Exact reproduction is needed for the lines from the one with "ご入職後のアフターフォローについて" to the end of the listing below, and for no other lines.

═══ Dataset

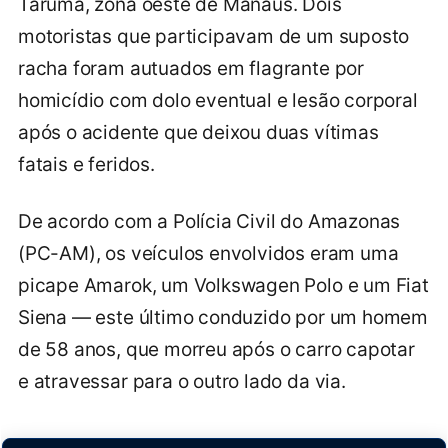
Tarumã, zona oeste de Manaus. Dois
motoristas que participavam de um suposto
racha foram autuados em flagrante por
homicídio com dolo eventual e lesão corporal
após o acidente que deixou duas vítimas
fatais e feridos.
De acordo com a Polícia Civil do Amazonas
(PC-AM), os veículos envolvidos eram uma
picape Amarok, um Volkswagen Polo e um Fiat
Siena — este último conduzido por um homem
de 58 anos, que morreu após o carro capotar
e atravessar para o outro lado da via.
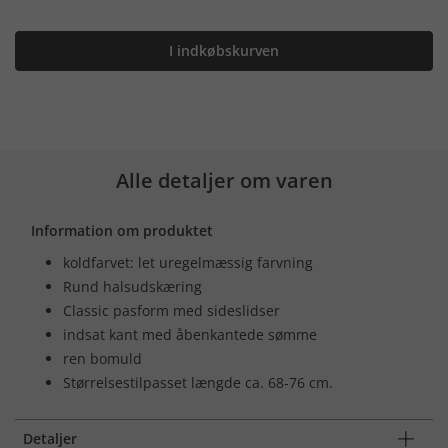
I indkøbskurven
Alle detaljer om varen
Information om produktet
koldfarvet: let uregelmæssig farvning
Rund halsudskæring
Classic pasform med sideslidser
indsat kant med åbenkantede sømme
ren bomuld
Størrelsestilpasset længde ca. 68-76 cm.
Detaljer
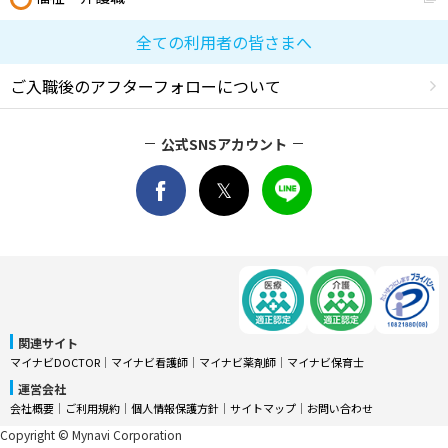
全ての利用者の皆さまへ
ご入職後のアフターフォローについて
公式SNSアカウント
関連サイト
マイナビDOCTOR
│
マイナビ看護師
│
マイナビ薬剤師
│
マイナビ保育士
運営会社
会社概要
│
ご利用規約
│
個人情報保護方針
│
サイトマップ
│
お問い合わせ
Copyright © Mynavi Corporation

══════

Problem solution:
ご入職後のアフターフォローについて
公式SNSアカウント
関連サイト
マイナビDOCTOR
│
マイナビ看護師
│
マイナビ薬剤師
│
マイナビ保育士
運営会社
会社概要
│
ご利用規約
│
個人情報保護方針
│
サイトマップ
│
お問い合わせ
Copyright © Mynavi Corporation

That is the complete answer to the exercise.